Despite the difficult defensive situation, it is possible to reverse it, defeat Putin’s invasion and expel the Russian occupiers from the entire territory of Ukraine. To do this, Ukraine needs modern weapons, long-range artillery and several dozen F-16 fighter jets.

We condemn any ‘peace initiative’ that involves annexations. The only just peace is one that respects Ukraine’s territorial integrity. We reject NATO, the U.S. and the EU for their hypocritical imperialist blackmail and plunder, while surrendering the sovereignty and integrity of Ukraine and negotiating annexations with Putin. We reject this plunder and demand the following:

Cancel Ukraine’s foreign debt to the IMF and all imperialist usurers!

Confiscate all Russian assets and enterprises and those of the Ukrainian oligarchs who continue to serve the aggressor regime!

Centralise the economy in the hands of the state, under workers’ control, in the service of national defence!

All the economy and resources of the nation at the service of victory in the war and not at the service of the profits of the oligarchs and transnational corporations!

We call on the European and world working class, especially the peoples subjugated by Putin’s dictatorship, to show active solidarity with the armed resistance of the Ukrainian working people!

We denounce the hidden defenders of Putin who try to isolate the Ukrainian resistance for its national liberation with “pacifist” arguments!
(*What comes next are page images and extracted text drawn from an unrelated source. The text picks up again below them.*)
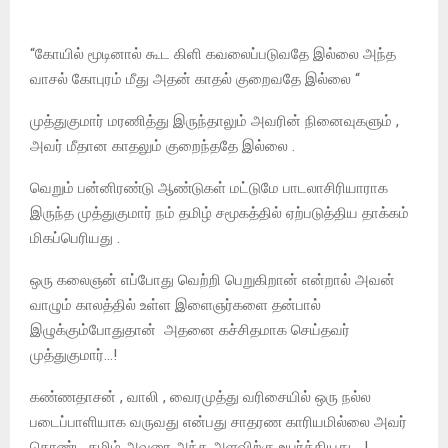
“கோயில் மூடினால் கூட கிளி கவலைப்படுவதே இல்லை அந்த
வாசல் கோபுரம் மீது அதன் காதல் குறைவதே இல்லை “
முத்துகுமார் மரணித்து இருந்தாலும் அவரின் நினைவுகளும் ,
அவர் மீதான காதலும் குறைந்ததே இல்லை .
வெறும் பன்னிரண்டு ஆண்டுகள் மட்டுமே பாடலாசிரியாராக
இருந்த முத்துகுமார் நம் தமிழ் சமூகத்தில் ஏற்படுத்திய தாக்கம்
மிகப்பெரியது .
ஒரு கலைஞன் எப்போது வெற்றி பெறுகிறான் என்றால் அவன்
வாழும் காலத்தில் உள்ள இளைஞர்களை தன்பால்
இழுக்கும்போதுதான் அதனை கச்சிதமாக செய்தவர்
முத்துகுமார்…!
கண்ணதாசன் , வாலி , வைரமுத்து வரிசையில் ஒரு நல்ல
படைப்பாளியாக வருவது என்பது சாதரண காரியமில்லை அவர்
கொண்ட தமிழ் அவரை அந்த அளவிற்கு உயர்த்தியது …!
The Ukrainian working class is at the forefront, sacrificing its life for the sovereignty and integrity of the country. But to whom do the fruits of this economy and the whole country belong? Who does the power of the Ukrainian state serve? We, the workers, will continue to fight for an independent Ukraine! This independence will only be possible with a government of the workers and not of the oligarchs, who are linked to the powers that negotiate with Putin the division of Ukraine!

For these reasons, all our efforts are concentrated on building an independent political organisation of the working class.